On the par-five No. 16, his approach shot left him 28 feet off the green, but he took out the putter rather than risk a pitch shot. Miller stopped just short of telling his NBC audience that Kaymer was nuts. Miller didn’t have to when the shot came up way short, and the German had to settle for par on the course’s easiest hole, where seven eagles were made during the tournament.
Then, on the 17th, Kaymer’s implosion seemed certain. His tee shot on the “island hole” barely reached land and came within inches of going into the water when it kicked violently left. Stuck on the collar of the fringe, Kaymer needed to get up and down from 65 feet away or else drop into a tie with Furyk, who was in the clubhouse.

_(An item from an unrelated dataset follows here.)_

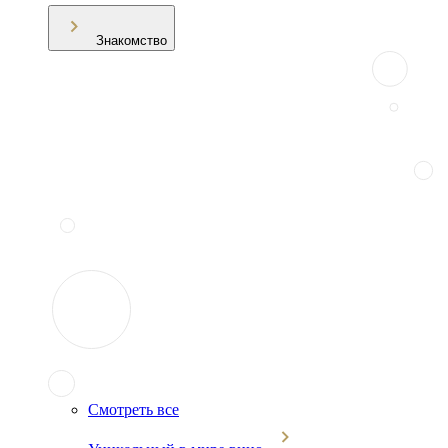
Знакомство
Смотреть все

But his feeble chip from thick grass left him with nearly a 30-foot putt. The way Kaymer was playing, and with the rain still splattering, there was no way that putt was going in. But it did.
And if it hadn’t, Kaymer would have had all night to replay his mistakes before returning to TPC Sawgrass for a three-hole playoff.
“It’s always very difficult to come back after a little break,” Kaymer told NBC after he clinched his championship with a par on 18. “You’re really disappointed when they call it ... and then you’re a little cold.”
But in the end, Kaymer stayed just hot enough.
In doing so, he has also made the trek back from that "little break" from when he was ranked No. 1 in the world. Having been to the top once, there's no reason to think he cannot find that path a second time.